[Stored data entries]
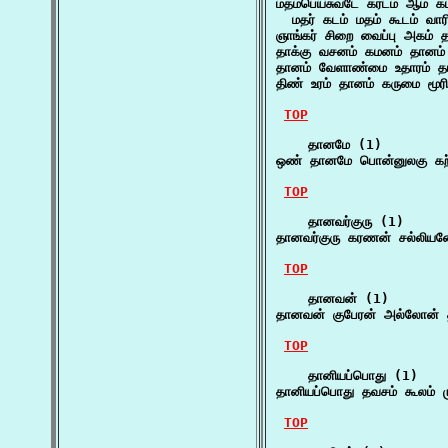
மதம்பெய்சுவடே கரடம் ஆம் கட
  மதர் கடம் மதம் கூடம் வார
ஞாங்கர் சிறை வைப்பு அகம் 
தாக்கு வசனம் கமனம் தானம் 
தானம் வேளாண்மை உதாரம் தர
திண் உரம் தானம் கருமை மூரி 
TOP
    தானமே (1)

ஒண் தானமே பொன்னுலகு கற
TOP
    தானவர்குரு (1)

தானவர்குரு கரணன் சல்லியன
TOP
    தானவன் (1)

தானவன் குபேரன் அல்லோன் 
TOP
    தானியப்பொது (1)

தானியப்பொது தவசம் கூலம் ம
TOP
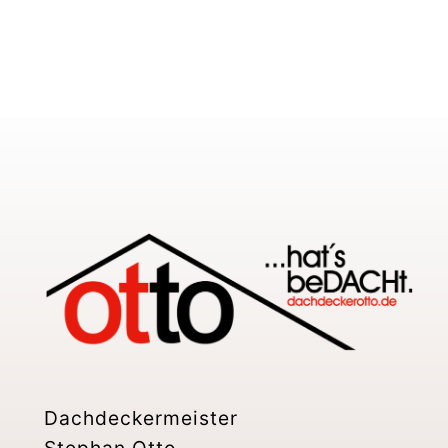
Dachdeckermeister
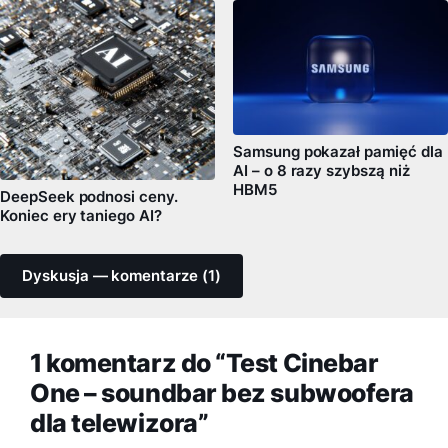
Samsung pokazał pamięć dla
AI – o 8 razy szybszą niż
HBM5
DeepSeek podnosi ceny.
Koniec ery taniego AI?
Dyskusja — komentarze (1)
1 komentarz do “Test Cinebar
One – soundbar bez subwoofera
dla telewizora”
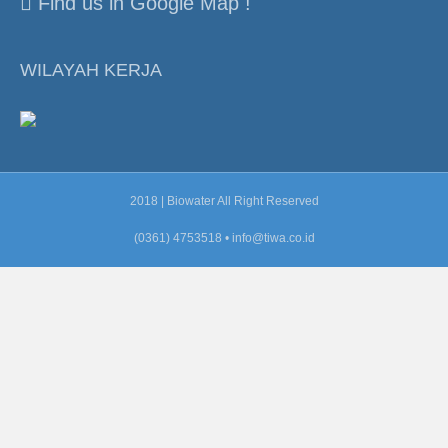
Find us in Google Map !
WILAYAH KERJA
2018 | Biowater All Right Reserved
(0361) 4753518 •
info@tiwa.co.id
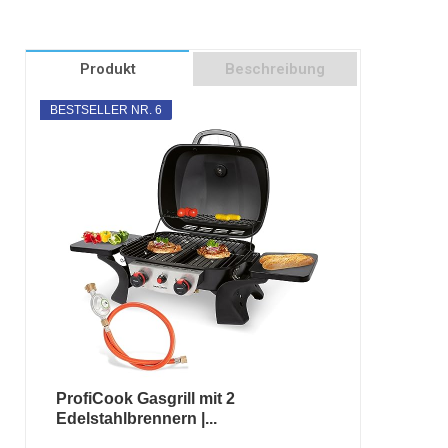
Produkt
Beschreibung
BESTSELLER NR. 6
ProfiCook Gasgrill mit 2
Edelstahlbrennern |...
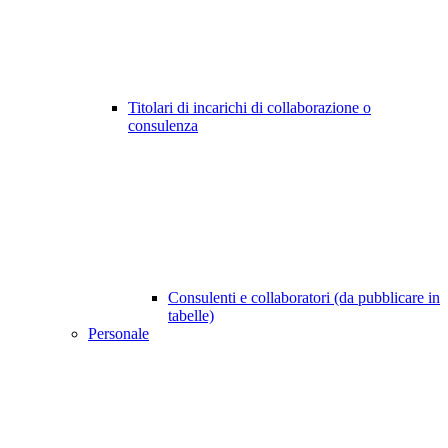
Titolari di incarichi di collaborazione o
consulenza
Consulenti e collaboratori (da pubblicare in
tabelle)
Personale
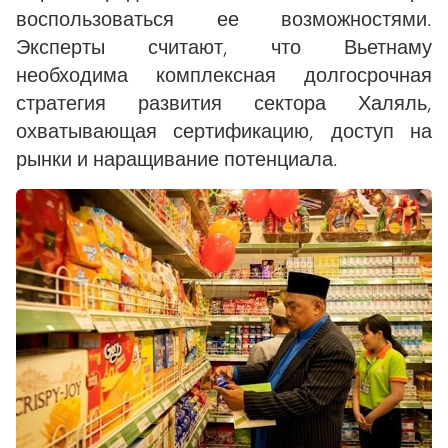
воспользоваться ее возможностями.
Эксперты считают, что Вьетнаму
необходима комплексная долгосрочная
стратегия развития сектора Халяль,
охватывающая сертификацию, доступ на
рынки и наращивание потенциала.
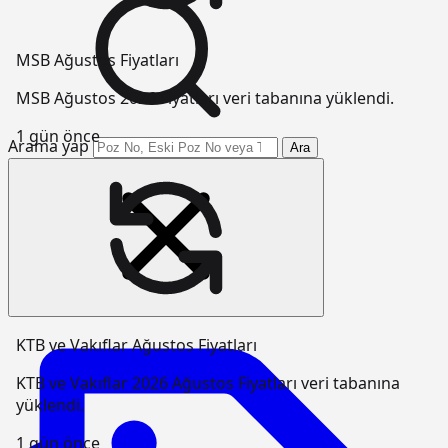
MSB Ağustos Fiyatları
MSB Ağustos 2026 Fiyatları veri tabanına yüklendi.
1 gün önce
Arama yap
Ara
KTB ve Vakıflar Ağustos Fiyatları
KTB ve Vakıflar 2026 Ağustos Fiyatları veri tabanına
yüklendi.
1 gün önce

▶ [What is expected]
Would you give again, exactly, the lines in the data above that run from the line containing "தானவர்குரு கரணன் சல்லியன" to the line containing "WILAYAH KERJA"? Include both ends and no pictures.

▶ [Written answer]
தானவர்குரு கரணன் சல்லியன
TOP
    தானவன் (1)

தானவன் குபேரன் அல்லோன் 
TOP
    தானியப்பொது (1)

தானியப்பொது தவசம் கூலம் ம
TOP
Dachdeckermeister
Samsung pokazał pamięć dla
AI – o 8 razy szybszą niż
HBM5
DeepSeek podnosi ceny.
Koniec ery taniego AI?
Dyskusja — komentarze (1)
1 komentarz do “Test Cinebar
One – soundbar bez subwoofera
dla telewizora”
Find us in Google Map !
WILAYAH KERJA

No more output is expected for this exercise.